Transcribed page contents:
►

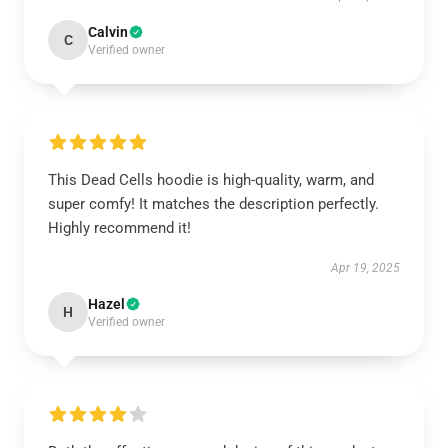
Calvin
C
Verified owner
This Dead Cells hoodie is high-quality, warm, and
super comfy! It matches the description perfectly.
Highly recommend it!
Apr 19, 2025
Hazel
H
Verified owner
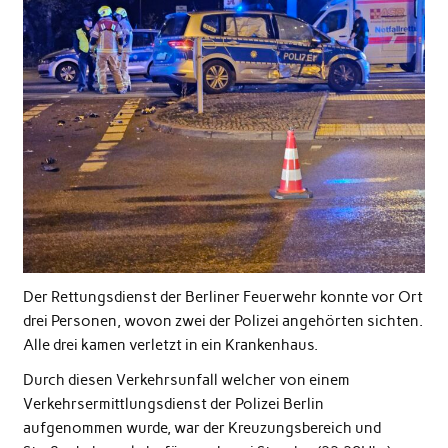
Der Rettungsdienst der Berliner Feuerwehr konnte vor Ort
drei Personen, wovon zwei der Polizei angehörten sichten.
Alle drei kamen verletzt in ein Krankenhaus.
Durch diesen Verkehrsunfall welcher von einem
Verkehrsermittlungsdienst der Polizei Berlin
aufgenommen wurde, war der Kreuzungsbereich und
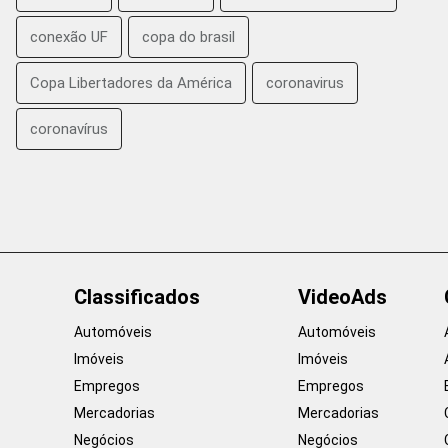
conexão UF
copa do brasil
Copa Libertadores da América
coronavirus
coronavírus
Classificados
VideoAds
Automóveis
Automóveis
Imóveis
Imóveis
Empregos
Empregos
Mercadorias
Mercadorias
Negócios
Negócios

◄

• _Brief_:
Without the pictures, restate all the entries above exactly.

• _Problem solution_:
Calvin
C
Verified owner
This Dead Cells hoodie is high-quality, warm, and
super comfy! It matches the description perfectly.
Highly recommend it!
Apr 19, 2025
Hazel
H
Verified owner
Der Rettungsdienst der Berliner Feuerwehr konnte vor Ort
drei Personen, wovon zwei der Polizei angehörten sichten.
Alle drei kamen verletzt in ein Krankenhaus.
Durch diesen Verkehrsunfall welcher von einem
Verkehrsermittlungsdienst der Polizei Berlin
aufgenommen wurde, war der Kreuzungsbereich und
conexão UF
copa do brasil
Copa Libertadores da América
coronavirus
coronavírus
Classificados
VideoAds
Automóveis
Automóveis
Imóveis
Imóveis
Empregos
Empregos
Mercadorias
Mercadorias
Negócios
Negócios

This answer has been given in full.